===== Data provided

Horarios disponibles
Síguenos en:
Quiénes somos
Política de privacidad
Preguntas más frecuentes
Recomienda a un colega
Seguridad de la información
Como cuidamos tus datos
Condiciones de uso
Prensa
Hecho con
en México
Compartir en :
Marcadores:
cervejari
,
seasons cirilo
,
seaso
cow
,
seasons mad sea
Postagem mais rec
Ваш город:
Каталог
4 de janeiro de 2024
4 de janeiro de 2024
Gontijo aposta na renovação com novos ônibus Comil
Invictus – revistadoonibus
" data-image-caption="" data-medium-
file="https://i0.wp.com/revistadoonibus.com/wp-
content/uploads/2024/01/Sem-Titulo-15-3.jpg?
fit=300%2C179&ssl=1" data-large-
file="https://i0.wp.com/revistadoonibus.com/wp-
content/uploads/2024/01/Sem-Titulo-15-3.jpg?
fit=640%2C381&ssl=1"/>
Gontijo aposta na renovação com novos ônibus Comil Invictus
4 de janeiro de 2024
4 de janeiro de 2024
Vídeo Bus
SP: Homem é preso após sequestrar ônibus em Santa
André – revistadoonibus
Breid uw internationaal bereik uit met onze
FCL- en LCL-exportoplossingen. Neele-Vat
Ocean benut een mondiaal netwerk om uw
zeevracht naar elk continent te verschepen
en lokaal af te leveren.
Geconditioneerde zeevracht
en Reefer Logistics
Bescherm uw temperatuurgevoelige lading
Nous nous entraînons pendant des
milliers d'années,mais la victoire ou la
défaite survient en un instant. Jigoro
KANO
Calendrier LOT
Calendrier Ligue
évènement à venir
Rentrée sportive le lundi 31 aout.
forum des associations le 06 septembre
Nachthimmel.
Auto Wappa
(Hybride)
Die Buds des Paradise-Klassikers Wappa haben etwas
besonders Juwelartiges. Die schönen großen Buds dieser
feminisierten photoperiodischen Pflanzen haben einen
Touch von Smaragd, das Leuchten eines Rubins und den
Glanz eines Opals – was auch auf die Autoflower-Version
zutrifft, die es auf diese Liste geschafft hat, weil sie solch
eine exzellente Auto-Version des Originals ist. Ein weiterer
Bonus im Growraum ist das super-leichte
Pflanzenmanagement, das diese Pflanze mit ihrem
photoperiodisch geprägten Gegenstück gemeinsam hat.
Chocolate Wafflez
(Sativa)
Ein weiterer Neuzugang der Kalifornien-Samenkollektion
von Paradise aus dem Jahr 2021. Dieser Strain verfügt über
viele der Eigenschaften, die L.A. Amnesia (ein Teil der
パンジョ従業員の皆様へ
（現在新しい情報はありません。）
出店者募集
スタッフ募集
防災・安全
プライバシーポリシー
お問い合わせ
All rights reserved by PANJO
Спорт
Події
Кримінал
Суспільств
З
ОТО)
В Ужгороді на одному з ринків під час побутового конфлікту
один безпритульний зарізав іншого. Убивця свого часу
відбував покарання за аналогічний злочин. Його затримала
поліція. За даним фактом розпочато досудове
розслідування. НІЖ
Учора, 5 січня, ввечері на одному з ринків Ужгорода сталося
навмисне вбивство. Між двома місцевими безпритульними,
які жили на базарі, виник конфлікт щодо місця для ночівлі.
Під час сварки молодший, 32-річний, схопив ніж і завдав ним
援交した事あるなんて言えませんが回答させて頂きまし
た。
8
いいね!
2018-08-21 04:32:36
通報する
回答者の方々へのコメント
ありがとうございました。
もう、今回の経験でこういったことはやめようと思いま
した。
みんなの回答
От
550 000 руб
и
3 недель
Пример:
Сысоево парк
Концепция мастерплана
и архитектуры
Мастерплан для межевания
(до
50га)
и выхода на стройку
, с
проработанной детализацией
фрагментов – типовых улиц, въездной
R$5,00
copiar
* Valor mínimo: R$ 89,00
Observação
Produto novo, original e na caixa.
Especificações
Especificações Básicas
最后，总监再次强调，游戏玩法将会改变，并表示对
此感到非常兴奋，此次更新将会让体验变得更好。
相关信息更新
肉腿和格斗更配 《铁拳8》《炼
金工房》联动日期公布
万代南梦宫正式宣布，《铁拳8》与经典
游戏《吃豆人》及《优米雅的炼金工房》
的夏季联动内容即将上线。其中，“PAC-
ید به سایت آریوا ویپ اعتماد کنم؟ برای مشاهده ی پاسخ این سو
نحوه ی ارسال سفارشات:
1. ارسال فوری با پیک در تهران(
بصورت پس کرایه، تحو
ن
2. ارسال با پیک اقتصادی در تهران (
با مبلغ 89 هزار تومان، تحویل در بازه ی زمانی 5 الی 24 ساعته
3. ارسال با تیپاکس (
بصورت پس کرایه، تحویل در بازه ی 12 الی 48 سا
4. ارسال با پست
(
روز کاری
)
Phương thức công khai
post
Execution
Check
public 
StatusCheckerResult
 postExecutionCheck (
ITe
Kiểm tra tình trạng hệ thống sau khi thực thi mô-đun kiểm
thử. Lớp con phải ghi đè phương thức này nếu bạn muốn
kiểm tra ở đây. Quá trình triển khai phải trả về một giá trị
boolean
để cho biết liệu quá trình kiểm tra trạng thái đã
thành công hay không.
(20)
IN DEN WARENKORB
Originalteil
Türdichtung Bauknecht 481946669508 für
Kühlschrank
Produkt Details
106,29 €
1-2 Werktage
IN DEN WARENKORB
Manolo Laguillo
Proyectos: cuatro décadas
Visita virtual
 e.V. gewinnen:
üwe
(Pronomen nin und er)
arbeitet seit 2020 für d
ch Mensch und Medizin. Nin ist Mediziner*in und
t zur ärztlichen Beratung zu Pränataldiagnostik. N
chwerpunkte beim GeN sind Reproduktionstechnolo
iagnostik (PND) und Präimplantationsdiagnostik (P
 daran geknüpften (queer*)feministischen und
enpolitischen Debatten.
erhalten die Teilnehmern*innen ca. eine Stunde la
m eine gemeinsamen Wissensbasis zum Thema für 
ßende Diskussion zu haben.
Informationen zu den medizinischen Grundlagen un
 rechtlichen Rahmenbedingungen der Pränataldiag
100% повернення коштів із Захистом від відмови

==========

What you are asked to do:
Having read the entries above, set each one down again exactly.

Answer box:
Horarios disponibles
Síguenos en:
Quiénes somos
Política de privacidad
Preguntas más frecuentes
Recomienda a un colega
Seguridad de la información
Como cuidamos tus datos
Condiciones de uso
Prensa
Hecho con
en México
Compartir en :
Marcadores:
cervejari
,
seasons cirilo
,
seaso
cow
,
seasons mad sea
Postagem mais rec
Ваш город:
Каталог
4 de janeiro de 2024
4 de janeiro de 2024
Gontijo aposta na renovação com novos ônibus Comil
Invictus – revistadoonibus
" data-image-caption="" data-medium-
file="https://i0.wp.com/revistadoonibus.com/wp-
content/uploads/2024/01/Sem-Titulo-15-3.jpg?
fit=300%2C179&ssl=1" data-large-
file="https://i0.wp.com/revistadoonibus.com/wp-
content/uploads/2024/01/Sem-Titulo-15-3.jpg?
fit=640%2C381&ssl=1"/>
Gontijo aposta na renovação com novos ônibus Comil Invictus
4 de janeiro de 2024
4 de janeiro de 2024
Vídeo Bus
SP: Homem é preso após sequestrar ônibus em Santa
André – revistadoonibus
Breid uw internationaal bereik uit met onze
FCL- en LCL-exportoplossingen. Neele-Vat
Ocean benut een mondiaal netwerk om uw
zeevracht naar elk continent te verschepen
en lokaal af te leveren.
Geconditioneerde zeevracht
en Reefer Logistics
Bescherm uw temperatuurgevoelige lading
Nous nous entraînons pendant des
milliers d'années,mais la victoire ou la
défaite survient en un instant. Jigoro
KANO
Calendrier LOT
Calendrier Ligue
évènement à venir
Rentrée sportive le lundi 31 aout.
forum des associations le 06 septembre
Nachthimmel.
Auto Wappa
(Hybride)
Die Buds des Paradise-Klassikers Wappa haben etwas
besonders Juwelartiges. Die schönen großen Buds dieser
feminisierten photoperiodischen Pflanzen haben einen
Touch von Smaragd, das Leuchten eines Rubins und den
Glanz eines Opals – was auch auf die Autoflower-Version
zutrifft, die es auf diese Liste geschafft hat, weil sie solch
eine exzellente Auto-Version des Originals ist. Ein weiterer
Bonus im Growraum ist das super-leichte
Pflanzenmanagement, das diese Pflanze mit ihrem
photoperiodisch geprägten Gegenstück gemeinsam hat.
Chocolate Wafflez
(Sativa)
Ein weiterer Neuzugang der Kalifornien-Samenkollektion
von Paradise aus dem Jahr 2021. Dieser Strain verfügt über
viele der Eigenschaften, die L.A. Amnesia (ein Teil der
パンジョ従業員の皆様へ
（現在新しい情報はありません。）
出店者募集
スタッフ募集
防災・安全
プライバシーポリシー
お問い合わせ
All rights reserved by PANJO
Спорт
Події
Кримінал
Суспільств
З
ОТО)
В Ужгороді на одному з ринків під час побутового конфлікту
один безпритульний зарізав іншого. Убивця свого часу
відбував покарання за аналогічний злочин. Його затримала
поліція. За даним фактом розпочато досудове
розслідування. НІЖ
Учора, 5 січня, ввечері на одному з ринків Ужгорода сталося
навмисне вбивство. Між двома місцевими безпритульними,
які жили на базарі, виник конфлікт щодо місця для ночівлі.
Під час сварки молодший, 32-річний, схопив ніж і завдав ним
援交した事あるなんて言えませんが回答させて頂きまし
た。
8
いいね!
2018-08-21 04:32:36
通報する
回答者の方々へのコメント
ありがとうございました。
もう、今回の経験でこういったことはやめようと思いま
した。
みんなの回答
От
550 000 руб
и
3 недель
Пример:
Сысоево парк
Концепция мастерплана
и архитектуры
Мастерплан для межевания
(до
50га)
и выхода на стройку
, с
проработанной детализацией
фрагментов – типовых улиц, въездной
R$5,00
copiar
* Valor mínimo: R$ 89,00
Observação
Produto novo, original e na caixa.
Especificações
Especificações Básicas
最后，总监再次强调，游戏玩法将会改变，并表示对
此感到非常兴奋，此次更新将会让体验变得更好。
相关信息更新
肉腿和格斗更配 《铁拳8》《炼
金工房》联动日期公布
万代南梦宫正式宣布，《铁拳8》与经典
游戏《吃豆人》及《优米雅的炼金工房》
的夏季联动内容即将上线。其中，“PAC-
ید به سایت آریوا ویپ اعتماد کنم؟ برای مشاهده ی پاسخ این سو
نحوه ی ارسال سفارشات:
1. ارسال فوری با پیک در تهران(
بصورت پس کرایه، تحو
ن
2. ارسال با پیک اقتصادی در تهران (
با مبلغ 89 هزار تومان، تحویل در بازه ی زمانی 5 الی 24 ساعته
3. ارسال با تیپاکس (
بصورت پس کرایه، تحویل در بازه ی 12 الی 48 سا
4. ارسال با پست
(
روز کاری
)
Phương thức công khai
post
Execution
Check
public 
StatusCheckerResult
 postExecutionCheck (
ITe
Kiểm tra tình trạng hệ thống sau khi thực thi mô-đun kiểm
thử. Lớp con phải ghi đè phương thức này nếu bạn muốn
kiểm tra ở đây. Quá trình triển khai phải trả về một giá trị
boolean
để cho biết liệu quá trình kiểm tra trạng thái đã
thành công hay không.
(20)
IN DEN WARENKORB
Originalteil
Türdichtung Bauknecht 481946669508 für
Kühlschrank
Produkt Details
106,29 €
1-2 Werktage
IN DEN WARENKORB
Manolo Laguillo
Proyectos: cuatro décadas
Visita virtual
 e.V. gewinnen:
üwe
(Pronomen nin und er)
arbeitet seit 2020 für d
ch Mensch und Medizin. Nin ist Mediziner*in und
t zur ärztlichen Beratung zu Pränataldiagnostik. N
chwerpunkte beim GeN sind Reproduktionstechnolo
iagnostik (PND) und Präimplantationsdiagnostik (P
 daran geknüpften (queer*)feministischen und
enpolitischen Debatten.
erhalten die Teilnehmern*innen ca. eine Stunde la
m eine gemeinsamen Wissensbasis zum Thema für 
ßende Diskussion zu haben.
Informationen zu den medizinischen Grundlagen un
 rechtlichen Rahmenbedingungen der Pränataldiag
100% повернення коштів із Захистом від відмови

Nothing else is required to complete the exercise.